P.e Manuel Armando Rodrigues Marques, pároco de Aguada de Baixo e Avelãs de Caminho, lança no dia 17 de Dezembro o livro “Domingos de Luz e Poesia”, que recolhe reflexões à volta da liturgia de cada domingo. Partilha, deste modo, segundo a sua expressão, “algumas interioridades”. A apresentação do livro, a cargo da professora e escritora Rosinda de Oliveira, acontece no dia 17 de Dezembro, pelas 15h, na Junta de Freguesia de Aguada de Baixo.
Correio do Vouga – Em 2010 publicou “Os pés de um homem nas pegadas de Deus”, essencialmente de prosa. Agora surge este “Domingos de luz e poesia”. Está a revelar-se um escritor?
P.e MANUEL ARMANDO – Se escritor é quem começou por escrever, enquanto estudante pequenito, postais à mãe, pedindo uns centavos (que ela não tinha) para comprar um cadernito, então sim. Agora seria, naturalmente, tarde para me revelar como tal. E nem pretensões disso tenho. Apenas desejo continuar a ser um “ledor” da vida e das suas circunstâncias, compartilhando isso mesmo com os outros.
O que o inspira para escrever poesia e quais os seu temas mais habituais?
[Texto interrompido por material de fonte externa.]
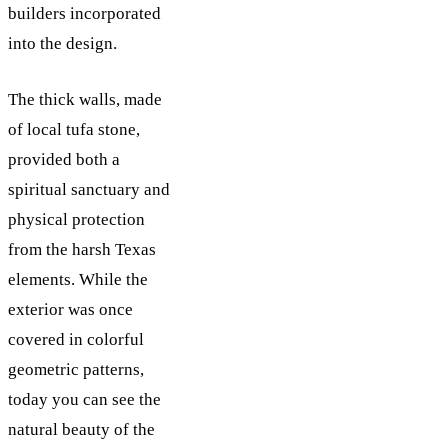
builders incorporated
into the design.
The thick walls, made
of local tufa stone,
provided both a
spiritual sanctuary and
physical protection
from the harsh Texas
elements. While the
exterior was once
covered in colorful
geometric patterns,
today you can see the
natural beauty of the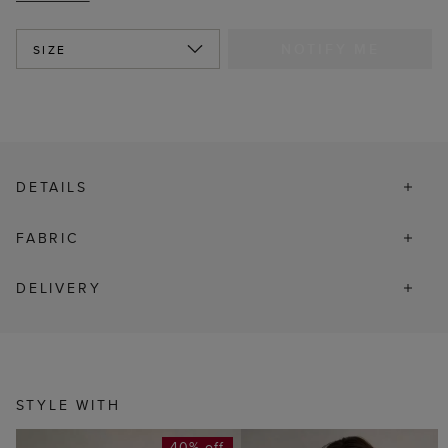
NOTIFY ME
SIZE
DETAILS
FABRIC
DELIVERY
STYLE WITH
40% off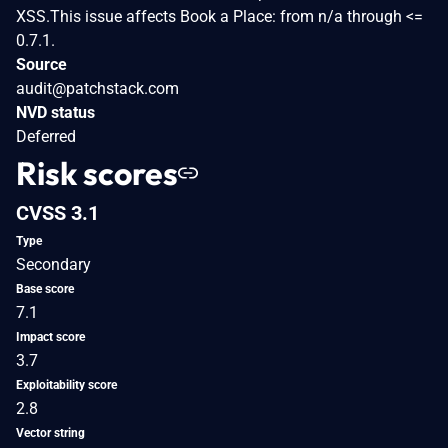
XSS.This issue affects Book a Place: from n/a through <=
0.7.1.
Source
audit@patchstack.com
NVD status
Deferred
Risk scores
CVSS 3.1
Type
Secondary
Base score
7.1
Impact score
3.7
Exploitability score
2.8
Vector string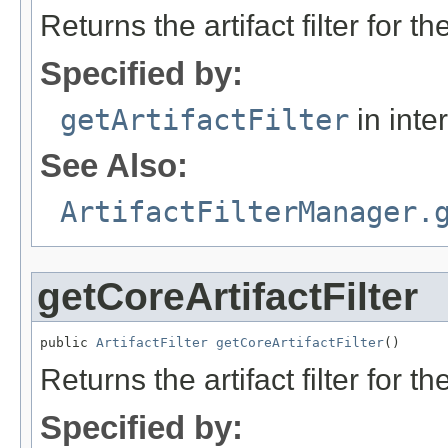
Returns the artifact filter for t
Specified by:
getArtifactFilter
in inte
See Also:
ArtifactFilterManager.
getCoreArtifactFilter
public 
ArtifactFilter
getCoreArtifactFilter
()
Returns the artifact filter for t
Specified by: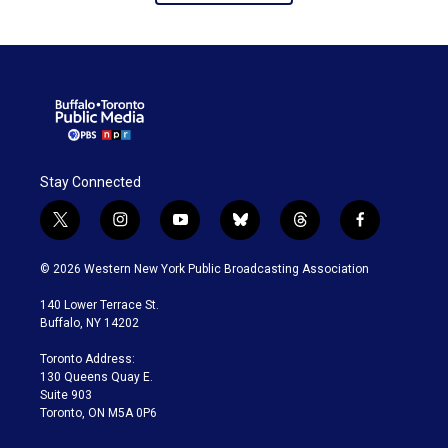
Stay Connected
t
i
y
b
t
f
w
n
o
l
h
a
i
s
u
u
r
c
© 2026 Western New York Public Broadcasting Association
t
t
t
e
e
e
t
a
u
s
a
b
140 Lower Terrace St.
e
g
b
k
d
o
Buffalo, NY 14202
r
r
e
y
s
o
a
k
Toronto Address:
m
130 Queens Quay E.
Suite 903
Toronto, ON M5A 0P6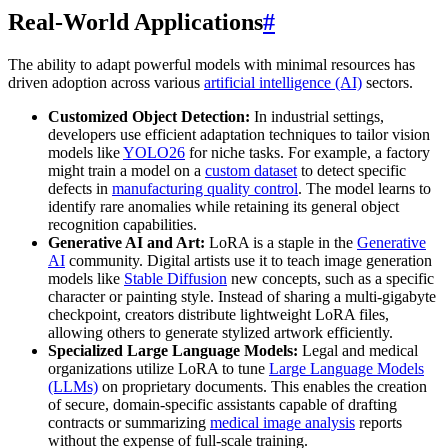
Real-World Applications
#
The ability to adapt powerful models with minimal resources has
driven adoption across various
artificial intelligence (AI)
sectors.
Customized Object Detection:
In industrial settings,
developers use efficient adaptation techniques to tailor vision
models like
YOLO26
for niche tasks. For example, a factory
might train a model on a
custom dataset
to detect specific
defects in
manufacturing quality control
. The model learns to
identify rare anomalies while retaining its general object
recognition capabilities.
Generative AI and Art:
LoRA is a staple in the
Generative
AI
community. Digital artists use it to teach image generation
models like
Stable Diffusion
new concepts, such as a specific
character or painting style. Instead of sharing a multi-gigabyte
checkpoint, creators distribute lightweight LoRA files,
allowing others to generate stylized artwork efficiently.
Specialized Large Language Models:
Legal and medical
organizations utilize LoRA to tune
Large Language Models
(LLMs)
on proprietary documents. This enables the creation
of secure, domain-specific assistants capable of drafting
contracts or summarizing
medical image analysis
reports
without the expense of full-scale training.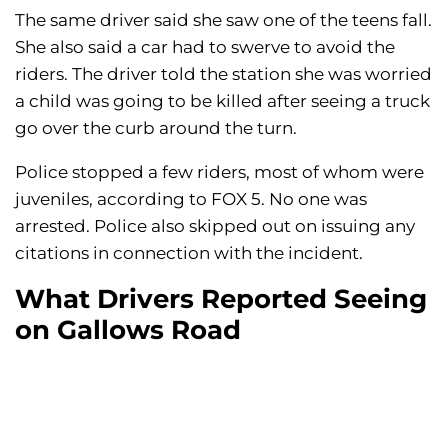
The same driver said she saw one of the teens fall.
She also said a car had to swerve to avoid the
riders. The driver told the station she was worried
a child was going to be killed after seeing a truck
go over the curb around the turn.
Police stopped a few riders, most of whom were
juveniles, according to FOX 5. No one was
arrested. Police also skipped out on issuing any
citations in connection with the incident.
What Drivers Reported Seeing
on Gallows Road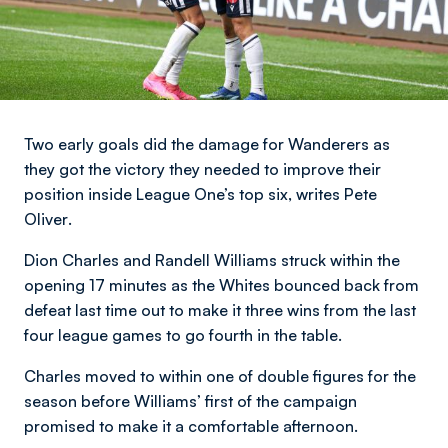
Two early goals did the damage for Wanderers as
they got the victory they needed to improve their
position inside League One’s top six,
writes Pete
Oliver
.
Dion Charles and Randell Williams struck within the
opening 17 minutes as the Whites bounced back from
defeat last time out to make it three wins from the last
four league games to go fourth in the table.
Charles moved to within one of double figures for the
season before Williams’ first of the campaign
promised to make it a comfortable afternoon.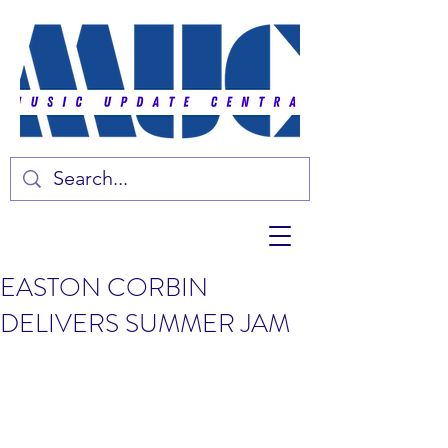
EASTON CORBIN
DELIVERS SUMMER JAM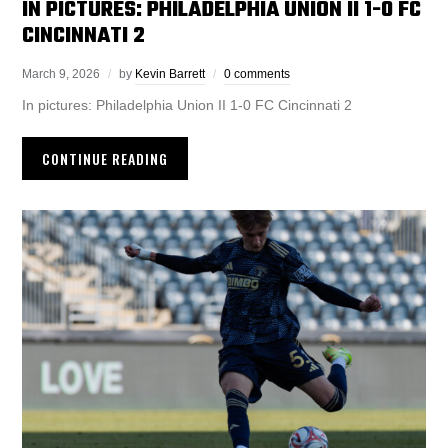
IN PICTURES: PHILADELPHIA UNION II 1-0 FC
CINCINNATI 2
March 9, 2026
by
Kevin Barrett
0 comments
In pictures: Philadelphia Union II 1-0 FC Cincinnati 2
CONTINUE READING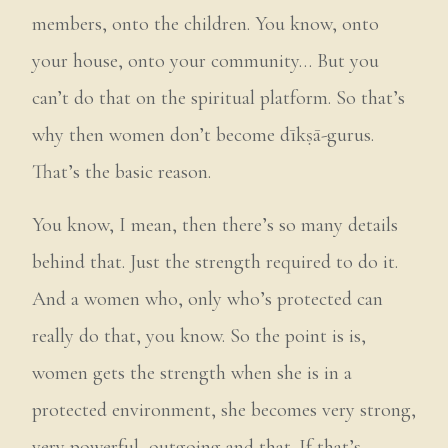
members, onto the children. You know, onto
your house, onto your community… But you
can’t do that on the spiritual platform. So that’s
why then women don’t become dīkṣā-gurus.
That’s the basic reason.
You know, I mean, then there’s so many details
behind that. Just the strength required to do it.
And a women who, only who’s protected can
really do that, you know. So the point is is,
women gets the strength when she is in a
protected environment, she becomes very strong,
very powerful, outgoing and that. If that’s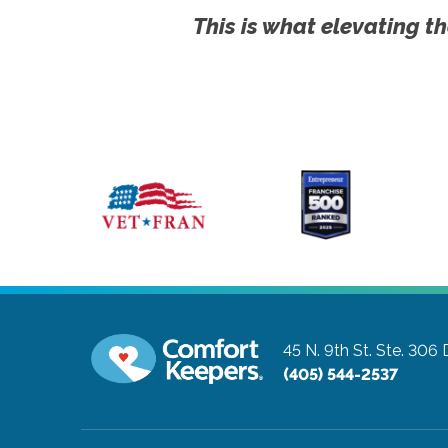
This is what elevating th
45 N. 9th St. Ste. 306
(405) 544-2537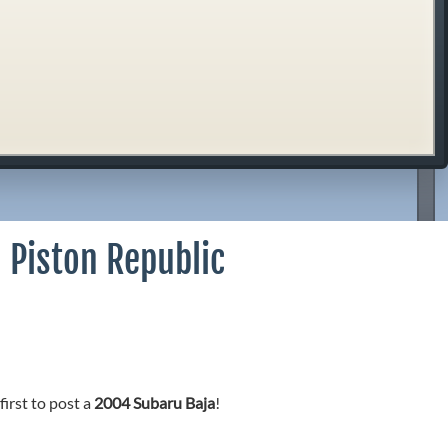
 Piston Republic
first to post a
2004 Subaru Baja
!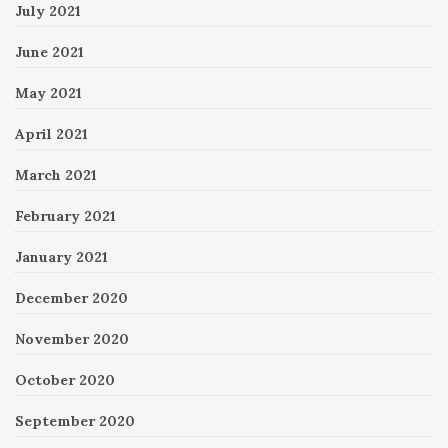
July 2021
June 2021
May 2021
April 2021
March 2021
February 2021
January 2021
December 2020
November 2020
October 2020
September 2020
Cantar essa mesma vida é obrigação de cada um de nós. Conscientemente, não deverei deixar de o fazer. Os assuntos serão os mais comuns: a natureza, as pessoas, sobretudo as crianças em quem se espelham a bondade, a doçura, numa palavra, a verdade. Desde há algum tempo, olho para a liturgia de cada domingo e faço dela o tema preferido, no momento.
Isso explica o título que deu ao livro “Domingos de Luz e Poesia”?
O título deste livro deriva de uma conferência entre mim e o meu amigo Armor Pires Mota, que faz o favor de ser mesmo amigo, experimentado nas andanças literárias, que está na organização das páginas desta publicação.
A proposta baseou-se no facto de o domingo, para os cristãos, e não só, ser, por excelência, um dia de luz, de fé, de esperança, de família e clareza. E, para vivermos Deus, há que sentir o entusiasmo, no êxtase e elevação, para carregarmos, na vida de cada dia, a leveza, a suavidade, a entrega pessoal desinteressada, contemplando as obras e acções da Redenção.
Quem gosta de escrever, geralmente também lê muito. Dê-nos duas ou três sugestões de livros que lhe tenham “enchido as medidas”.
Não escolho, por defeito meu, o elenco de livros por temas. Em primeiro lugar, gosto de ler os nossos clássicos, que nos ensinam a escrever correctamente a nossa língua-mãe.
Depois, além de muitas biografias, li nestes tempos mais próximos passados, com agrado, e por isso destaco, “A Última Testemunha de Auschwitz” (Denis Avey), pelo drama da humanidade denunciado, que se há-de arrastar por uma vida inteira sem perdão possível e à espera da justiça de Deus; “O Segredo” (Rhonda Byrne), pela ajuda que nos dá no reconhecimento e descoberta da força anímica, implementada em cada um de nós e a reviver no dia-a-dia; os dois volumes de “Jesus de Nazaré” (Bento XVI), e, já agora na mesma linha, “Uma Vida de Jesus” (Shusaku Endo, católico japonês). Estes três últimos livros são portas abertas para quem quer ser ajudado a descobrir uma verdade de e sobre Cristo, com simplicidade, profundidade, cumplicidade e segurança.